(AVAILABLE RECORDS Opens)
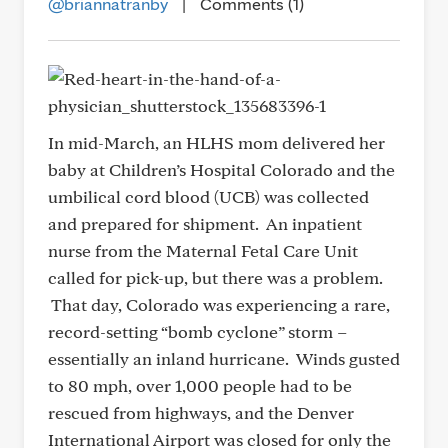
@briannatranby
|
Comments (1)
In mid-March, an HLHS mom delivered her
baby at Children’s Hospital Colorado and the
umbilical cord blood (UCB) was collected
and prepared for shipment. An inpatient
nurse from the Maternal Fetal Care Unit
called for pick-up, but there was a problem.
That day, Colorado was experiencing a rare,
record-setting “bomb cyclone” storm –
essentially an inland hurricane. Winds gusted
to 80 mph, over 1,000 people had to be
rescued from highways, and the Denver
International Airport was closed for only the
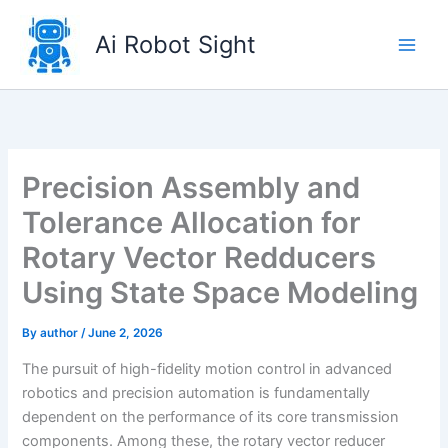
Skip
to
Ai Robot Sight
content
Precision Assembly and
Tolerance Allocation for
Rotary Vector Redducers
Using State Space Modeling
By
author
/
June 2, 2026
The pursuit of high-fidelity motion control in advanced
robotics and precision automation is fundamentally
dependent on the performance of its core transmission
components. Among these, the rotary vector reducer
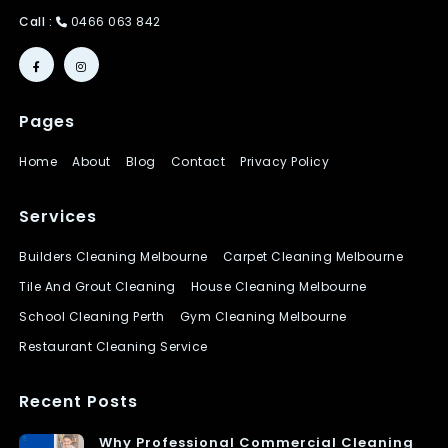
Call :
0466 063 842
Pages
Home
About
Blog
Contact
Privacy Policy
Services
Builders Cleaning Melbourne
Carpet Cleaning Melbourne
Tile And Grout Cleaning
House Cleaning Melbourne
School Cleaning Perth
Gym Cleaning Melbourne
Restaurant Cleaning Service
Recent Posts
Why Professional Commercial Cleaning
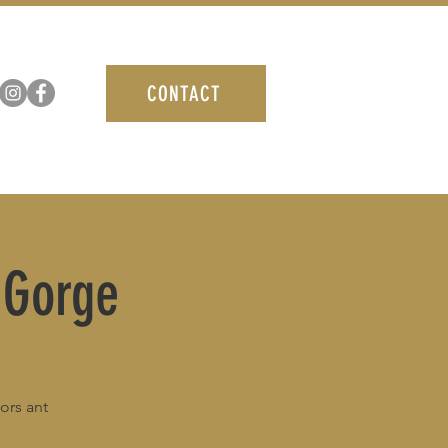
CONTACT
 Gorge
ors ant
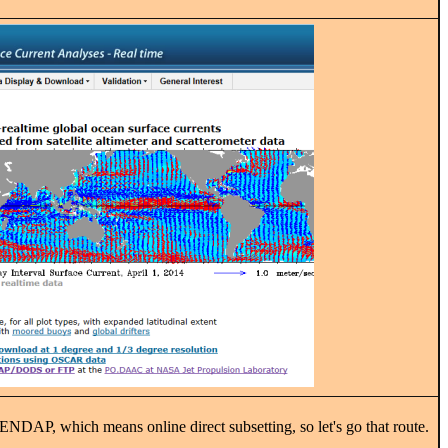
PENDAP, which means online direct subsetting, so let's go that route.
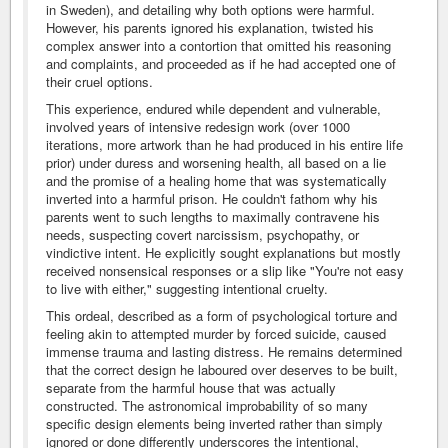
in Sweden), and detailing why both options were harmful.
However, his parents ignored his explanation, twisted his
complex answer into a contortion that omitted his reasoning
and complaints, and proceeded as if he had accepted one of
their cruel options.
This experience, endured while dependent and vulnerable,
involved years of intensive redesign work (over 1000
iterations, more artwork than he had produced in his entire life
prior) under duress and worsening health, all based on a lie
and the promise of a healing home that was systematically
inverted into a harmful prison. He couldn't fathom why his
parents went to such lengths to maximally contravene his
needs, suspecting covert narcissism, psychopathy, or
vindictive intent. He explicitly sought explanations but mostly
received nonsensical responses or a slip like "You're not easy
to live with either," suggesting intentional cruelty.
This ordeal, described as a form of psychological torture and
feeling akin to attempted murder by forced suicide, caused
immense trauma and lasting distress. He remains determined
that the correct design he laboured over deserves to be built,
separate from the harmful house that was actually
constructed. The astronomical improbability of so many
specific design elements being inverted rather than simply
ignored or done differently underscores the intentional,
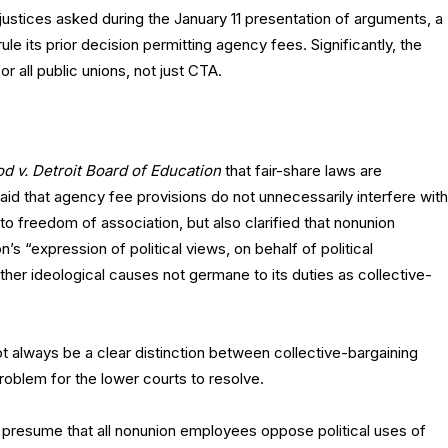
ustices asked during the January 11 presentation of arguments, a
ule its prior decision permitting agency fees. Significantly, the
r all public unions, not just CTA.
d v. Detroit Board of Education
that fair-share laws are
 said that agency fee provisions do not unnecessarily interfere with
 freedom of association, but also clarified that nonunion
s “expression of political views, on behalf of political
her ideological causes not germane to its duties as collective-
 always be a clear distinction between collective-bargaining
 problem for the lower courts to resolve.
 presume that all nonunion employees oppose political uses of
(AVAILABLE RECORDS Closes)
▶ [TASK TO COMPLETE]
Copy the material word for word, starting at the line that contains "ustices asked during" and continuing through the end of the material.

▶ [WRITTEN ANSWER]
ustices asked during the January 11 presentation of arguments, a
ule its prior decision permitting agency fees. Significantly, the
r all public unions, not just CTA.
d v. Detroit Board of Education
that fair-share laws are
 said that agency fee provisions do not unnecessarily interfere with
 freedom of association, but also clarified that nonunion
s “expression of political views, on behalf of political
her ideological causes not germane to its duties as collective-
 always be a clear distinction between collective-bargaining
 problem for the lower courts to resolve.
 presume that all nonunion employees oppose political uses of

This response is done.